I’ve been an avid reader ever since I learnt to read and every holiday I lug along several books to consume during my relaxing break.
This year I invested in a Kindle Touch. I took the plunge and downloaded several books and stored them on my new lightweight eBook reader.
Within minutes of reading the Kindle on the beach I realised what a massive boon to reading this was. Lighter than a paperback, read from any angle, choice of books at an instant, I even downloaded a book on the beach. Cheaper books, no need for reading glasses as you enlarge the text, an instant dictionary to look up new words, web links built in.
What a gadget. I could even read 50 Shades of Grey with no one knowing what I was reading 🙂
But I tell you, there are some serious lessons for us in sales and coaching sitting on my lap. Let me enlighten you.
Reading on the Kindle soon became infectious. I began to speed read. I don’t know why. I read more as a result. Downloaded more books and sped read them. I began to look for shorter, more punchier books, put off by the 300 page tomes.
I realised that once something gets digitised we lose patience we want it shorter. The same happened to photography and photos.
I read an article about a family who bought a digital camera in 2002 to create family memories and ten years later they were lamenting the lost drawer of photos, the basket of snapped memories created by TruPrint. All their memories were on computer hard-drives so one weekend they decided to print off good snaps from the collection of over 7,000 images on the computer.
The result? They printed just 40. Because digital photography was so easy, they found hundreds of duplicated shots, a gamut of bad photos and dross.
They wanted less.
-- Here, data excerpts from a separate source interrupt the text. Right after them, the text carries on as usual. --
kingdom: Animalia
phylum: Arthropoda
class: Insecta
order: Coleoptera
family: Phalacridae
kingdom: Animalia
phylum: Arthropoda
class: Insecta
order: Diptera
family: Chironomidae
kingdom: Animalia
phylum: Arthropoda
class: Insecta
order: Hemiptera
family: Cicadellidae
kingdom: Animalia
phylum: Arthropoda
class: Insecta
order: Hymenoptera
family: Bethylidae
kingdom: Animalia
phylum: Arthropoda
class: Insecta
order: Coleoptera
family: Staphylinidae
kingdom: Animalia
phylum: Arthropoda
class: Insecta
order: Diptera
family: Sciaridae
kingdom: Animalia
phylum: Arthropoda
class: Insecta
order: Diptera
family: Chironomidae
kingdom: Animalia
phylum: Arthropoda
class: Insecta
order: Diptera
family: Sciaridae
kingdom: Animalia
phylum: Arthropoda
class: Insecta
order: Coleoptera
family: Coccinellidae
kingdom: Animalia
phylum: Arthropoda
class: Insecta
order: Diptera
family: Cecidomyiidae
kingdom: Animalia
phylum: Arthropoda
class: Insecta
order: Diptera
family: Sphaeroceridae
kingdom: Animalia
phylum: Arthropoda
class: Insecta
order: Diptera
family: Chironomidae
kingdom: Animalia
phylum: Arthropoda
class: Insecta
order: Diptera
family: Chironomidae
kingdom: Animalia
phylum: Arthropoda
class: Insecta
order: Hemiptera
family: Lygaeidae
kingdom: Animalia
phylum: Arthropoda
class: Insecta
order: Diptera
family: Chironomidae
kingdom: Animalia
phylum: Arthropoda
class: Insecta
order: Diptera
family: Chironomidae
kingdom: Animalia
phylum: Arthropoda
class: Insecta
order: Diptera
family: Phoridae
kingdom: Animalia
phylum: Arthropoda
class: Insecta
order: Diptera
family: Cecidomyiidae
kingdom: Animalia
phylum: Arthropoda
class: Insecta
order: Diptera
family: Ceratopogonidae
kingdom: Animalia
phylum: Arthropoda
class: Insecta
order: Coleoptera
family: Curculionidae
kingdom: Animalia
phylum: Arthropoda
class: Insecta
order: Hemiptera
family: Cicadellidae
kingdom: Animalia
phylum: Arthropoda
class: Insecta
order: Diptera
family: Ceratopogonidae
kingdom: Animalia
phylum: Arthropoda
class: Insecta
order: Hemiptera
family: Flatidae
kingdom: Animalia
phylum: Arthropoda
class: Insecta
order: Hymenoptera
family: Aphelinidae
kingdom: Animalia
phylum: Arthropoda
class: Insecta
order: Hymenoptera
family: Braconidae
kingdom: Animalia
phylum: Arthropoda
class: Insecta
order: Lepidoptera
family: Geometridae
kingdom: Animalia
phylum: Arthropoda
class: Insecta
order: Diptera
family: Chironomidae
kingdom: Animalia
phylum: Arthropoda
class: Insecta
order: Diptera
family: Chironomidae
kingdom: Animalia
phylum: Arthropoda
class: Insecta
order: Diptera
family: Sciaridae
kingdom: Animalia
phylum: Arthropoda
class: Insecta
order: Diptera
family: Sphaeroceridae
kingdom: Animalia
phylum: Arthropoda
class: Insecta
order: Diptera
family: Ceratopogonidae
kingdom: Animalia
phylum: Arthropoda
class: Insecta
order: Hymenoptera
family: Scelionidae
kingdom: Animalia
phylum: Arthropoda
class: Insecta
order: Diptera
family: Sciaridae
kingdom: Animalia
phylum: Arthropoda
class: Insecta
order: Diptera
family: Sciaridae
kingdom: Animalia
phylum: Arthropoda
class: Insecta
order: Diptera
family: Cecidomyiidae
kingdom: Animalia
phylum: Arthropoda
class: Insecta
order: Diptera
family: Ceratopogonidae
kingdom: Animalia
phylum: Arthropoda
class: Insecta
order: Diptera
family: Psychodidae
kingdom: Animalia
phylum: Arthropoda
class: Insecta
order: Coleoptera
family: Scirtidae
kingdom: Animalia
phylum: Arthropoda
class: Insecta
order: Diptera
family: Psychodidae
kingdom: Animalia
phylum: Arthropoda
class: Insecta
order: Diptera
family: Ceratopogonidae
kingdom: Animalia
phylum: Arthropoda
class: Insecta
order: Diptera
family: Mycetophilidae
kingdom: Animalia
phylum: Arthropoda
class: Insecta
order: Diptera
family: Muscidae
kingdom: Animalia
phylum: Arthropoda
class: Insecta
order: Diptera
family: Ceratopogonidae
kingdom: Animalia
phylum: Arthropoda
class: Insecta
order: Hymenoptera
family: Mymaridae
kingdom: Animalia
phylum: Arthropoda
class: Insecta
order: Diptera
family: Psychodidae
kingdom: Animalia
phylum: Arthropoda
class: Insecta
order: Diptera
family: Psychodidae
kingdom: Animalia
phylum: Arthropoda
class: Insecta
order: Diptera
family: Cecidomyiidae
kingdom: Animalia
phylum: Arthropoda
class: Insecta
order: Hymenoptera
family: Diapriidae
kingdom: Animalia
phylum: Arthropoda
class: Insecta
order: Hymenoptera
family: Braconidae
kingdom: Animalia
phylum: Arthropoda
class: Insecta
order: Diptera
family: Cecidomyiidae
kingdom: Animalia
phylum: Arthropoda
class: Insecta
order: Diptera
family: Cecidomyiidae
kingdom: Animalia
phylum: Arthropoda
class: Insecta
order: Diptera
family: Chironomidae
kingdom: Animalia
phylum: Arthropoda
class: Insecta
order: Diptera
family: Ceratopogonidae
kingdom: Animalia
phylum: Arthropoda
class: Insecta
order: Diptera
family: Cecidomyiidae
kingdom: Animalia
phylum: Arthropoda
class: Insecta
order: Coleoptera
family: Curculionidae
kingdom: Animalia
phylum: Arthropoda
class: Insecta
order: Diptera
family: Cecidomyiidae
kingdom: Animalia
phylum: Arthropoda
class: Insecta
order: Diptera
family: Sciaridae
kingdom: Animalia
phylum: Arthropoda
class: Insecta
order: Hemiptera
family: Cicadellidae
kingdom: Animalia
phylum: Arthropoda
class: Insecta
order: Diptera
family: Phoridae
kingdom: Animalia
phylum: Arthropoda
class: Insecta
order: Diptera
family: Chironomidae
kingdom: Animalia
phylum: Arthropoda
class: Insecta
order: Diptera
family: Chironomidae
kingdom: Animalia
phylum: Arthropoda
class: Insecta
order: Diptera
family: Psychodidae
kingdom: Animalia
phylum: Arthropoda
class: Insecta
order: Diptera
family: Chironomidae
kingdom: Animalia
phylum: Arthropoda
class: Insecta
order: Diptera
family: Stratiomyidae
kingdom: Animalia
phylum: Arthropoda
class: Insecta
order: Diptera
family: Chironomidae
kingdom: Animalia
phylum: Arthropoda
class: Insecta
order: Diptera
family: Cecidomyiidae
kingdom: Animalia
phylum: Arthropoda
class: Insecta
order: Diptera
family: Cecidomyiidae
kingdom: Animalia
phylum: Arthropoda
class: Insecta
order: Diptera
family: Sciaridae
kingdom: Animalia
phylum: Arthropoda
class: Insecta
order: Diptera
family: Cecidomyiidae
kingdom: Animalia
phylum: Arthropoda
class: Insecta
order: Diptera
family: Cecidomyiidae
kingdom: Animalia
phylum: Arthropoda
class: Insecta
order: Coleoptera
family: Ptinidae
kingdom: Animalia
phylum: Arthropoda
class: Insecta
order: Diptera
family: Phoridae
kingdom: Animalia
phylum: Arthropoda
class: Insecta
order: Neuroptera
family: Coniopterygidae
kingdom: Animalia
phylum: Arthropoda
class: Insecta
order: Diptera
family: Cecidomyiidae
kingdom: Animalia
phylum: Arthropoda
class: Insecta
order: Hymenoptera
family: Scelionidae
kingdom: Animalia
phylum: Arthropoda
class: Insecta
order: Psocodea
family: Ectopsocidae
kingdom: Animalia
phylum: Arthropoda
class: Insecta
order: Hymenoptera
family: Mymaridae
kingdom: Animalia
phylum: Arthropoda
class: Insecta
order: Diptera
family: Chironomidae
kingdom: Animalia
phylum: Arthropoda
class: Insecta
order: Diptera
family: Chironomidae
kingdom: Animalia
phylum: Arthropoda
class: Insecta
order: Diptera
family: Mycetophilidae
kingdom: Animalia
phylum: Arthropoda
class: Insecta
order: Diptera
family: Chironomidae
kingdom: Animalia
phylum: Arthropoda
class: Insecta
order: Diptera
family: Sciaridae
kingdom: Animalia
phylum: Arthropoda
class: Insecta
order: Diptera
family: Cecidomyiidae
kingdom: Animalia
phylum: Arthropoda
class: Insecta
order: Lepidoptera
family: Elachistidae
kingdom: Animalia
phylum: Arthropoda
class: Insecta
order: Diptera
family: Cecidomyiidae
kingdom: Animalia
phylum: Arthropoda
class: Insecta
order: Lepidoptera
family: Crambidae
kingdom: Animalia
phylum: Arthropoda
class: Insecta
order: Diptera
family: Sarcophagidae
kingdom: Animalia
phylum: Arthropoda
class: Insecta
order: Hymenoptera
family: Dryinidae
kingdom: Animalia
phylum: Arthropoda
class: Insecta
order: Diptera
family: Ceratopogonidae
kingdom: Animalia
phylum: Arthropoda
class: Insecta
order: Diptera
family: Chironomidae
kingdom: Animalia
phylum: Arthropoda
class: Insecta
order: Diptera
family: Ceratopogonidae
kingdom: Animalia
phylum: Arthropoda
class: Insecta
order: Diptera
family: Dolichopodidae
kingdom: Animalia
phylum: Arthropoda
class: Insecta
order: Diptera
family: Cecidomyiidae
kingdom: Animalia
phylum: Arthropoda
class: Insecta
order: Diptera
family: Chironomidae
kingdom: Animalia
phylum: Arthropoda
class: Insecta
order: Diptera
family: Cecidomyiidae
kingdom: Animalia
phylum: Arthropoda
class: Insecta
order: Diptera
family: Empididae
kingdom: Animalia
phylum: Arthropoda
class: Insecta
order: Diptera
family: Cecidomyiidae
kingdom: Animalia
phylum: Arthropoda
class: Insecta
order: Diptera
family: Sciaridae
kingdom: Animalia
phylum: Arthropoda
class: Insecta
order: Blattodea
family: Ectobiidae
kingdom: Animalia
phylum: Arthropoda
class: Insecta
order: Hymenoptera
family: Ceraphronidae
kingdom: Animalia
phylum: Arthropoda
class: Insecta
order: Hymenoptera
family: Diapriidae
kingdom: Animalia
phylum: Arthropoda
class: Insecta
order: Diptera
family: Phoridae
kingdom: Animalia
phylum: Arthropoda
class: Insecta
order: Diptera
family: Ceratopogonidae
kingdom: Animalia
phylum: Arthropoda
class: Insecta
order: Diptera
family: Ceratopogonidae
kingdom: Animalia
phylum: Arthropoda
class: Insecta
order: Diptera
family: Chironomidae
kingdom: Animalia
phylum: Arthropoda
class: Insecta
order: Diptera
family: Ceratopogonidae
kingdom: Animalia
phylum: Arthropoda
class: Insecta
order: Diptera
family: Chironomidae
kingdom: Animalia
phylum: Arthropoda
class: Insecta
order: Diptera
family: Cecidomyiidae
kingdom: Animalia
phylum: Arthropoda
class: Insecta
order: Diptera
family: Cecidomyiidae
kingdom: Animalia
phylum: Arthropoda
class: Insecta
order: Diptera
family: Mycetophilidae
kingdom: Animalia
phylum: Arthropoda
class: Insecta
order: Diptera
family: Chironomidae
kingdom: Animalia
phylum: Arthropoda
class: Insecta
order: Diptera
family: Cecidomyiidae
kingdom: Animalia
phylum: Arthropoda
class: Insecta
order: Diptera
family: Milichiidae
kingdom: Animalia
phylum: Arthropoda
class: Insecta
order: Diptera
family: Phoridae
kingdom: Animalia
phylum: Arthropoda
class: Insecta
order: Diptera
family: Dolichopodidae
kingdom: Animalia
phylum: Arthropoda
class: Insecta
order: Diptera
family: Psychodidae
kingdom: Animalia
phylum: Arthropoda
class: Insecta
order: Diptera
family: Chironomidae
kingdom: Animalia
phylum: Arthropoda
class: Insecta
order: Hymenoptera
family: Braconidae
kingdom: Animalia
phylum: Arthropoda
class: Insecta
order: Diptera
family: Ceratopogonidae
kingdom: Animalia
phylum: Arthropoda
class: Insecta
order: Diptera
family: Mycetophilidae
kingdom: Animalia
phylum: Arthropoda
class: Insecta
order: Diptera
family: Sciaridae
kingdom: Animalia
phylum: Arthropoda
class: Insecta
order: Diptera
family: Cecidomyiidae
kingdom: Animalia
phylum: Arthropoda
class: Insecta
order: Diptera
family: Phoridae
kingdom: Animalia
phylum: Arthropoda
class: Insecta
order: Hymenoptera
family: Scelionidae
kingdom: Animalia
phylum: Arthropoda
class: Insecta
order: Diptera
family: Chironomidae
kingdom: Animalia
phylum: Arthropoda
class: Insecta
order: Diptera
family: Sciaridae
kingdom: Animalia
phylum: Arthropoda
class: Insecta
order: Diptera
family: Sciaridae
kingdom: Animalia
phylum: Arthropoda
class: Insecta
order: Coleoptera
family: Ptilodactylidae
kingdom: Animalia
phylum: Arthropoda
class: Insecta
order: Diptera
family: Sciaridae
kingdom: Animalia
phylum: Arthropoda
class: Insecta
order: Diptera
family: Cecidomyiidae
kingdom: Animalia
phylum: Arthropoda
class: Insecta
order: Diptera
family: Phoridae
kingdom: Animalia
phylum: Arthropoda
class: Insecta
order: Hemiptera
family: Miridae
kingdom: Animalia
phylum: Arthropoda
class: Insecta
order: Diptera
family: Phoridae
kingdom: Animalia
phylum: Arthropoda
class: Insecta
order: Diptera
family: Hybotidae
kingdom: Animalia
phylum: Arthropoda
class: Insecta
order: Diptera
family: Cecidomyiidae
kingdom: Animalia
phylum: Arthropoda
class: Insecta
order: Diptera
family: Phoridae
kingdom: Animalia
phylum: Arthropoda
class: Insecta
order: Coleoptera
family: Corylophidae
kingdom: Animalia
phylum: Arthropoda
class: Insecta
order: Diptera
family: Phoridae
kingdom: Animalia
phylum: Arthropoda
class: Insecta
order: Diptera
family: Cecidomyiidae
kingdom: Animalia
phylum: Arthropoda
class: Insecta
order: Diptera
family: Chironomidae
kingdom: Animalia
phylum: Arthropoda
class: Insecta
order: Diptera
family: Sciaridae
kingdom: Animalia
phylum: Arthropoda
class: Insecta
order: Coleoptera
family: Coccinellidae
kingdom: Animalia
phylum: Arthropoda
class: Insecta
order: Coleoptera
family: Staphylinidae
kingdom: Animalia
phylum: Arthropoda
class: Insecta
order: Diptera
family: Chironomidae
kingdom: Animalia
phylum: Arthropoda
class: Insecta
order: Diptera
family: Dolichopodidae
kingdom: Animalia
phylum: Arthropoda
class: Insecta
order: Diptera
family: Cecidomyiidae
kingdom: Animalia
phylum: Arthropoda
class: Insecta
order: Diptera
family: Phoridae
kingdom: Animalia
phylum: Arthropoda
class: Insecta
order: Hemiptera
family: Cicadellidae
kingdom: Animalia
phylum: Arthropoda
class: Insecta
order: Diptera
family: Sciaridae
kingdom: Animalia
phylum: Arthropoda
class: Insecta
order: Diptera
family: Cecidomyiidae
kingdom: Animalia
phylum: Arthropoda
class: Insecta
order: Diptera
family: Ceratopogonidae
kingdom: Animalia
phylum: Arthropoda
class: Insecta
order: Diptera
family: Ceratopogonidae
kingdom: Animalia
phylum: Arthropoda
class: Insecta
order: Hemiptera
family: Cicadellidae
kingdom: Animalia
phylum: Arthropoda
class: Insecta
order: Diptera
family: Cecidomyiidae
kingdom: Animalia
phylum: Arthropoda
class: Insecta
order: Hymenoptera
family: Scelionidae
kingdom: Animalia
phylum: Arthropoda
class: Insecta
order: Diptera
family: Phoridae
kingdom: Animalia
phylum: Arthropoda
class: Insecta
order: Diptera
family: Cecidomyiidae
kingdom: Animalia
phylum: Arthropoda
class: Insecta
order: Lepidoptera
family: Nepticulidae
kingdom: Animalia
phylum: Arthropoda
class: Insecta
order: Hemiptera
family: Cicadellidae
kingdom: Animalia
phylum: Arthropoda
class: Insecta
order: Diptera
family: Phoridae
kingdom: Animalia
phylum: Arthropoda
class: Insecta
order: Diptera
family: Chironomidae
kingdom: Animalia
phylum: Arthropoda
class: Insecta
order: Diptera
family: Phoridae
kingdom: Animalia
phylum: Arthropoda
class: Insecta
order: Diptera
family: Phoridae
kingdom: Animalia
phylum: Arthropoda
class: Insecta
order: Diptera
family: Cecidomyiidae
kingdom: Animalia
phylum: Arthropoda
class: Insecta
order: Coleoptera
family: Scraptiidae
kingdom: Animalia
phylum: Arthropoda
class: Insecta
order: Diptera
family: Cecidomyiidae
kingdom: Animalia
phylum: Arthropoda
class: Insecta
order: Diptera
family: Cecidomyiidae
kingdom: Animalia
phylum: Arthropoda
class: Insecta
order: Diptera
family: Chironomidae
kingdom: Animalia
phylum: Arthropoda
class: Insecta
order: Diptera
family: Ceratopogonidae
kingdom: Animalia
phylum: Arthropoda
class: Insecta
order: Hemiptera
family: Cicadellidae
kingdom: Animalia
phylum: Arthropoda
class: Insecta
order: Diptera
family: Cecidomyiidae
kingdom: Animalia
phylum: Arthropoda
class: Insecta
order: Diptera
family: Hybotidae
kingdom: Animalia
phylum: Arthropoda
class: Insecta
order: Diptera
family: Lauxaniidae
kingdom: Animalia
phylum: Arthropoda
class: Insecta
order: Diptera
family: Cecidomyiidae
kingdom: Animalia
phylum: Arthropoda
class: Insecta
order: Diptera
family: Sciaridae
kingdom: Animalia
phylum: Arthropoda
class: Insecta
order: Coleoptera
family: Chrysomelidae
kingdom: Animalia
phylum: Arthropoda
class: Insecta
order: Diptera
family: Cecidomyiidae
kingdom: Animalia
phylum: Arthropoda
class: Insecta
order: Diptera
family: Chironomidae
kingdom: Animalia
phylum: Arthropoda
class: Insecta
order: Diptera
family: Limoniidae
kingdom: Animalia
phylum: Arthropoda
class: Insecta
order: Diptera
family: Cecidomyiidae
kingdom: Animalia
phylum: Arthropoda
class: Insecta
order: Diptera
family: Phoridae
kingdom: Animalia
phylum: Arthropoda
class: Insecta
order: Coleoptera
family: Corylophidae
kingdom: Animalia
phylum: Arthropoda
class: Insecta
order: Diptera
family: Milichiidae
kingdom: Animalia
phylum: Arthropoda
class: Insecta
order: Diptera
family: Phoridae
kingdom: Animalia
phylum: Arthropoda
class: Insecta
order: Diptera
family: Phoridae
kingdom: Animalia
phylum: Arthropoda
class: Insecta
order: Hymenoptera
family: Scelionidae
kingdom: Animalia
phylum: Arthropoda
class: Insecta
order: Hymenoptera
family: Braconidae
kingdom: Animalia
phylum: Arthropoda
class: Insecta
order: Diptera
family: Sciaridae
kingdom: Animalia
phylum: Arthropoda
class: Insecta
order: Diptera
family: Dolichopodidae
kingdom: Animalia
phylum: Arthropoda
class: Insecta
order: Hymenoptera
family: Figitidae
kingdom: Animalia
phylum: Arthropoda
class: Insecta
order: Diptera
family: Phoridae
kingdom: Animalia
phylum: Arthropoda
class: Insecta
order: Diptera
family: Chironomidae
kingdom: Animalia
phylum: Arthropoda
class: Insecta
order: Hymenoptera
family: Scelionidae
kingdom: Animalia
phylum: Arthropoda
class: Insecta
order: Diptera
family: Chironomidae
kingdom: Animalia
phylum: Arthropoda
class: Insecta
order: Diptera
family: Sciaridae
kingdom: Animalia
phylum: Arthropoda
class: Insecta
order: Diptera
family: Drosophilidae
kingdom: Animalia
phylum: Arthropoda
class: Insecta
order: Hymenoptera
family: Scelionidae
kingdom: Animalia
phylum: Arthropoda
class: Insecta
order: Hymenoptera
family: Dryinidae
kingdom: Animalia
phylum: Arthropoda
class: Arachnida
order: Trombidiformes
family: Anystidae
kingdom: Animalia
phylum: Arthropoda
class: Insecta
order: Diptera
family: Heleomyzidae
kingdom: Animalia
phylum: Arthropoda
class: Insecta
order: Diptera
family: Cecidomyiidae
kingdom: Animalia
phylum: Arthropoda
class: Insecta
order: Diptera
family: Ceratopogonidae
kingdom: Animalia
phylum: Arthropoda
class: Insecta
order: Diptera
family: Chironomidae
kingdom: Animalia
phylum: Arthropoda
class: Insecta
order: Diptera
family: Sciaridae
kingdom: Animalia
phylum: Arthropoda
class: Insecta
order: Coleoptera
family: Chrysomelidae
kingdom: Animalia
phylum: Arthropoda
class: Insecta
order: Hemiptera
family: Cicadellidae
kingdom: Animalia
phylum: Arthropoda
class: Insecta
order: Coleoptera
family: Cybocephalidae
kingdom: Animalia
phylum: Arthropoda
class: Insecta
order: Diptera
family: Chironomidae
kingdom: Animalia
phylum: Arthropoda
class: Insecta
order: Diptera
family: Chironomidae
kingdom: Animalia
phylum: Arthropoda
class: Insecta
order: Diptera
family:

And that’s the lesson – less is more.
The modern digitally savvy consumer wants short, concise information in the future. So we need to ensure everything we send out to customers and colleagues is shorter, sweeter and sharper – to the point more than ever before.
Can’t change the passage of time.
Would I return to paper books? Never, no way. It’s the only way I can read 50 Shades of Grey on the beach without anyone knowing.